I was doing 9kph. He was probably doing 5 at best. And we had 5 kilometres to go. So, next time you are hurting and you´re getting it rough in a race, or in training, or in a Gran Fondo remember there are others in a far worse state.

Just suck it up and keep riding!

  1. The power of NOW!

One of my favourite cycling mantras. If you are cold, get warm NOW. If you are hungry, get food NOW. If you are thirsty, drink NOW. I was parched as we appraoched the first feed yesterday but seeing as there were so many people there I decided to truck onto the next one, 25 kilometres away.

What I didnt know was what terrain that would be…and yes, it was half up and the other half down.

When you´re hydrated, climbing 12 kilometres is NOT easy. When you´re dehydrated, it´s hell. So while I ´saved´two minutes by skipping the first feed, I ´lost´ 15 by crawling up to the next one. I won´t dare pass a feed zone with just 200 ml again…

  1. Never, ever get too cocky

I felt great yesterday because I prepared well and rested in the days approaching it. I knew I was on a good day when I cruised up the outside of the bunch as we rolled out of Sant Julia de Loria without any bother.

Then disaster struck with two punctures and as I lost 10 minutes there, I was keen to get back up to the front as soon as I could.

That meant riding way harder than I´d budgeted for and as I was determined to race up the timed section of the course this was hardly ideal.

But we cyclists are a proud lot and I´m no different. That early effort followed by racing up the timed section left me in a pretty dark place with four climbs still to go.

The thing about these long events is you can feel good for a time and push on, only to realise later that this was a baaaad idea.

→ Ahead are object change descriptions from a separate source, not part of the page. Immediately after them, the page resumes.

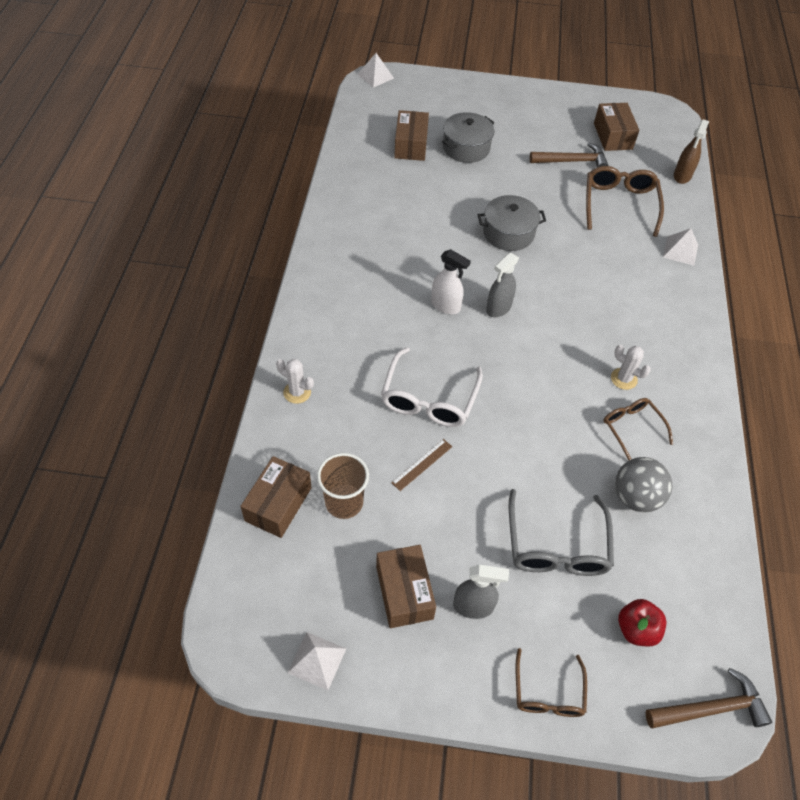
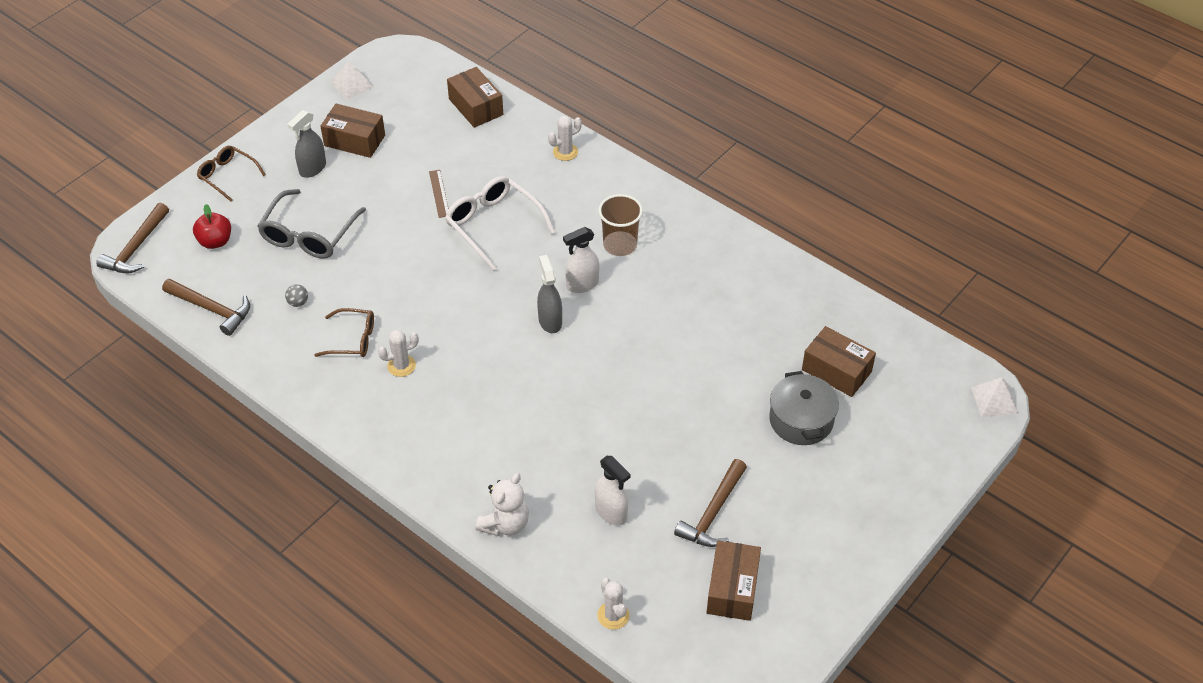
camera: 125 degrees right, 5 degrees down
brown cup [317,453,369,519] -> brown cup moved to [598,194,643,256]
grey pot [478,195,546,251] -> none
grey glasses [509,489,614,576] -> grey glasses turned 105 degrees counterclockwise [257,189,366,258]
brown glasses [586,166,664,237] -> white spray bottle [595,456,631,525]
brown box [594,103,639,151] -> brown box turned 75 degrees clockwise [707,540,761,621]
grey ball [615,457,673,513] -> grey ball [285,284,308,307], size x0.45
white pyramid [663,228,698,266] -> white teddy bear [475,473,529,536]
brown spray bottle [674,120,709,184] -> white cactus [597,578,630,630]
none -> brown hammer [162,279,250,336]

And in time-honoured fashion I am a shell on the final climb up to Cortals. I simply had to sit on the back wheel of a rider twice my age and have him drag me up.


A final word to salute the efforts of the 8 clients we had with us this weekend. Hollie, Peter, Brendan, JoAnn, Amy (pictured left), Barry, Todd and Francesc, you are all my heroes.

And to the one and only Berta of Gabinet Medic in Girona for doing the million jobs only a woman like her could do.